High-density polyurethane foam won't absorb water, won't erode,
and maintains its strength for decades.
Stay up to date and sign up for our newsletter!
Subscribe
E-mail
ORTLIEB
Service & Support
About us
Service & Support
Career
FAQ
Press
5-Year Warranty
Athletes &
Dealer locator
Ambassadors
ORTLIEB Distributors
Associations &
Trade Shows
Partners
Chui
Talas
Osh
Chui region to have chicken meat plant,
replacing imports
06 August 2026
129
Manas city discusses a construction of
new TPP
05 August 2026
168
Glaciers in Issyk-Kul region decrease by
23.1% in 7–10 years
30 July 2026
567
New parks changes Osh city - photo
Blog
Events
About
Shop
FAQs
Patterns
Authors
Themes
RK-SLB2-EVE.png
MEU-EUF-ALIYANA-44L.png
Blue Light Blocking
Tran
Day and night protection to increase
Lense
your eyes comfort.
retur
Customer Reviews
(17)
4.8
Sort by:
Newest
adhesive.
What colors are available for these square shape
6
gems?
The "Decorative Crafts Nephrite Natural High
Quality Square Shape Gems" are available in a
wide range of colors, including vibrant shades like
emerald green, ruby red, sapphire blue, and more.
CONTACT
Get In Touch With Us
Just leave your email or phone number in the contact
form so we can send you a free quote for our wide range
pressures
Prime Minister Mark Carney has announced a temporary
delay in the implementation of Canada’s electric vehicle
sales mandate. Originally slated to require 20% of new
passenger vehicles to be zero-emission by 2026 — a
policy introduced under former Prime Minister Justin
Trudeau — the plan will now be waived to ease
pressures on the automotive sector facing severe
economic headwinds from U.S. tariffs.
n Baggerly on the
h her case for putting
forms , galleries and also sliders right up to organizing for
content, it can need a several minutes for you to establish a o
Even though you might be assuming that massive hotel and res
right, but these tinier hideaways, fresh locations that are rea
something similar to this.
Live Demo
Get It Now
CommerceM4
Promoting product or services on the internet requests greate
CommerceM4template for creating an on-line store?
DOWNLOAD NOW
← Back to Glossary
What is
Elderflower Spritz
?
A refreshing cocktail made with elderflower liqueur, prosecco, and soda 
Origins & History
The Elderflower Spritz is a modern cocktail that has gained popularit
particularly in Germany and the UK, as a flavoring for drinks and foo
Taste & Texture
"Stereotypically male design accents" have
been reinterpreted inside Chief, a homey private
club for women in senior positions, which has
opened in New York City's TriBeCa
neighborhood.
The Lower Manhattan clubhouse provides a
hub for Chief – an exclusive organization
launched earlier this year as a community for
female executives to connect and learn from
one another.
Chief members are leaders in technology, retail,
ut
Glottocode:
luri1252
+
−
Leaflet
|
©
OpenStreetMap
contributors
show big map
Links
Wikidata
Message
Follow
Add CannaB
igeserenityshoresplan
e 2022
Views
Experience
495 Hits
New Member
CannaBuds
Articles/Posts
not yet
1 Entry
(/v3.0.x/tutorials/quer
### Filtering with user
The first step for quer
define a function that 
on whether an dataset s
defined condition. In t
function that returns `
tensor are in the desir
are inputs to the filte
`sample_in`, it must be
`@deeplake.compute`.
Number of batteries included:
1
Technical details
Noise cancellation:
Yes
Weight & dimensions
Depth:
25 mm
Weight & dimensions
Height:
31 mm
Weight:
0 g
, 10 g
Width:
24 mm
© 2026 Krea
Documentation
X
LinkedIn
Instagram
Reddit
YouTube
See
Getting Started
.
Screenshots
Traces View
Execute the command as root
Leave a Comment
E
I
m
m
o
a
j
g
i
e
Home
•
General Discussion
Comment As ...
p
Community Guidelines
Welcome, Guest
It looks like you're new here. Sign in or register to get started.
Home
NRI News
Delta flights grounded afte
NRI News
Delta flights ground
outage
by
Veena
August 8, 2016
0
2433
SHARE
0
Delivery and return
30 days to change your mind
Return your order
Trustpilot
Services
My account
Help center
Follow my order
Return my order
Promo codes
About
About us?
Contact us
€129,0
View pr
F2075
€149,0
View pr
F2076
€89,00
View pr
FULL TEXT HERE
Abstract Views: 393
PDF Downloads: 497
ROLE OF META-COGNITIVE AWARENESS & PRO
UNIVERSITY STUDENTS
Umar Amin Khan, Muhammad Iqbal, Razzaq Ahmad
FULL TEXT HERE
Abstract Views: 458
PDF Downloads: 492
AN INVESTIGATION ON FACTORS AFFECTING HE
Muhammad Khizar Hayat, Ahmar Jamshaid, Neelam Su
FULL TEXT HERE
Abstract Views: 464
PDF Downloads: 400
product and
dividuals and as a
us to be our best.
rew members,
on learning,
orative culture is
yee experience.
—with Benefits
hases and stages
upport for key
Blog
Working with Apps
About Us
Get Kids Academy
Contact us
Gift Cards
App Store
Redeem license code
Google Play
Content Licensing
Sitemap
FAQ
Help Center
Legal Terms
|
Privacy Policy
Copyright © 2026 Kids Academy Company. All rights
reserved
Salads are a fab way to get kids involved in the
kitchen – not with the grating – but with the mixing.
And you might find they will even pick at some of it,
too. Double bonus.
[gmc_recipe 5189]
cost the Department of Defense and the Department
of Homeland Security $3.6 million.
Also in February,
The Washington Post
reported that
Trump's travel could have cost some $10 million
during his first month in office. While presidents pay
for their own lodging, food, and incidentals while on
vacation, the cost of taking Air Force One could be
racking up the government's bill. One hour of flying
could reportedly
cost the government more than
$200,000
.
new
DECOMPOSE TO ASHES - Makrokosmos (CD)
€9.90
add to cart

▬▬▬

> _Task details_
With the material above as the source, restate each line word for word.

> _Answer to the problem_
High-density polyurethane foam won't absorb water, won't erode,
and maintains its strength for decades.
Stay up to date and sign up for our newsletter!
Subscribe
E-mail
ORTLIEB
Service & Support
About us
Service & Support
Career
FAQ
Press
5-Year Warranty
Athletes &
Dealer locator
Ambassadors
ORTLIEB Distributors
Associations &
Trade Shows
Partners
Chui
Talas
Osh
Chui region to have chicken meat plant,
replacing imports
06 August 2026
129
Manas city discusses a construction of
new TPP
05 August 2026
168
Glaciers in Issyk-Kul region decrease by
23.1% in 7–10 years
30 July 2026
567
New parks changes Osh city - photo
Blog
Events
About
Shop
FAQs
Patterns
Authors
Themes
RK-SLB2-EVE.png
MEU-EUF-ALIYANA-44L.png
Blue Light Blocking
Tran
Day and night protection to increase
Lense
your eyes comfort.
retur
Customer Reviews
(17)
4.8
Sort by:
Newest
adhesive.
What colors are available for these square shape
6
gems?
The "Decorative Crafts Nephrite Natural High
Quality Square Shape Gems" are available in a
wide range of colors, including vibrant shades like
emerald green, ruby red, sapphire blue, and more.
CONTACT
Get In Touch With Us
Just leave your email or phone number in the contact
form so we can send you a free quote for our wide range
pressures
Prime Minister Mark Carney has announced a temporary
delay in the implementation of Canada’s electric vehicle
sales mandate. Originally slated to require 20% of new
passenger vehicles to be zero-emission by 2026 — a
policy introduced under former Prime Minister Justin
Trudeau — the plan will now be waived to ease
pressures on the automotive sector facing severe
economic headwinds from U.S. tariffs.
n Baggerly on the
h her case for putting
forms , galleries and also sliders right up to organizing for
content, it can need a several minutes for you to establish a o
Even though you might be assuming that massive hotel and res
right, but these tinier hideaways, fresh locations that are rea
something similar to this.
Live Demo
Get It Now
CommerceM4
Promoting product or services on the internet requests greate
CommerceM4template for creating an on-line store?
DOWNLOAD NOW
← Back to Glossary
What is
Elderflower Spritz
?
A refreshing cocktail made with elderflower liqueur, prosecco, and soda 
Origins & History
The Elderflower Spritz is a modern cocktail that has gained popularit
particularly in Germany and the UK, as a flavoring for drinks and foo
Taste & Texture
"Stereotypically male design accents" have
been reinterpreted inside Chief, a homey private
club for women in senior positions, which has
opened in New York City's TriBeCa
neighborhood.
The Lower Manhattan clubhouse provides a
hub for Chief – an exclusive organization
launched earlier this year as a community for
female executives to connect and learn from
one another.
Chief members are leaders in technology, retail,
ut
Glottocode:
luri1252
+
−
Leaflet
|
©
OpenStreetMap
contributors
show big map
Links
Wikidata
Message
Follow
Add CannaB
igeserenityshoresplan
e 2022
Views
Experience
495 Hits
New Member
CannaBuds
Articles/Posts
not yet
1 Entry
(/v3.0.x/tutorials/quer
### Filtering with user
The first step for quer
define a function that 
on whether an dataset s
defined condition. In t
function that returns `
tensor are in the desir
are inputs to the filte
`sample_in`, it must be
`@deeplake.compute`.
Number of batteries included:
1
Technical details
Noise cancellation:
Yes
Weight & dimensions
Depth:
25 mm
Weight & dimensions
Height:
31 mm
Weight:
0 g
, 10 g
Width:
24 mm
© 2026 Krea
Documentation
X
LinkedIn
Instagram
Reddit
YouTube
See
Getting Started
.
Screenshots
Traces View
Execute the command as root
Leave a Comment
E
I
m
m
o
a
j
g
i
e
Home
•
General Discussion
Comment As ...
p
Community Guidelines
Welcome, Guest
It looks like you're new here. Sign in or register to get started.
Home
NRI News
Delta flights grounded afte
NRI News
Delta flights ground
outage
by
Veena
August 8, 2016
0
2433
SHARE
0
Delivery and return
30 days to change your mind
Return your order
Trustpilot
Services
My account
Help center
Follow my order
Return my order
Promo codes
About
About us?
Contact us
€129,0
View pr
F2075
€149,0
View pr
F2076
€89,00
View pr
FULL TEXT HERE
Abstract Views: 393
PDF Downloads: 497
ROLE OF META-COGNITIVE AWARENESS & PRO
UNIVERSITY STUDENTS
Umar Amin Khan, Muhammad Iqbal, Razzaq Ahmad
FULL TEXT HERE
Abstract Views: 458
PDF Downloads: 492
AN INVESTIGATION ON FACTORS AFFECTING HE
Muhammad Khizar Hayat, Ahmar Jamshaid, Neelam Su
FULL TEXT HERE
Abstract Views: 464
PDF Downloads: 400
product and
dividuals and as a
us to be our best.
rew members,
on learning,
orative culture is
yee experience.
—with Benefits
hases and stages
upport for key
Blog
Working with Apps
About Us
Get Kids Academy
Contact us
Gift Cards
App Store
Redeem license code
Google Play
Content Licensing
Sitemap
FAQ
Help Center
Legal Terms
|
Privacy Policy
Copyright © 2026 Kids Academy Company. All rights
reserved
Salads are a fab way to get kids involved in the
kitchen – not with the grating – but with the mixing.
And you might find they will even pick at some of it,
too. Double bonus.
[gmc_recipe 5189]
cost the Department of Defense and the Department
of Homeland Security $3.6 million.
Also in February,
The Washington Post
reported that
Trump's travel could have cost some $10 million
during his first month in office. While presidents pay
for their own lodging, food, and incidentals while on
vacation, the cost of taking Air Force One could be
racking up the government's bill. One hour of flying
could reportedly
cost the government more than
$200,000
.
new
DECOMPOSE TO ASHES - Makrokosmos (CD)
€9.90
add to cart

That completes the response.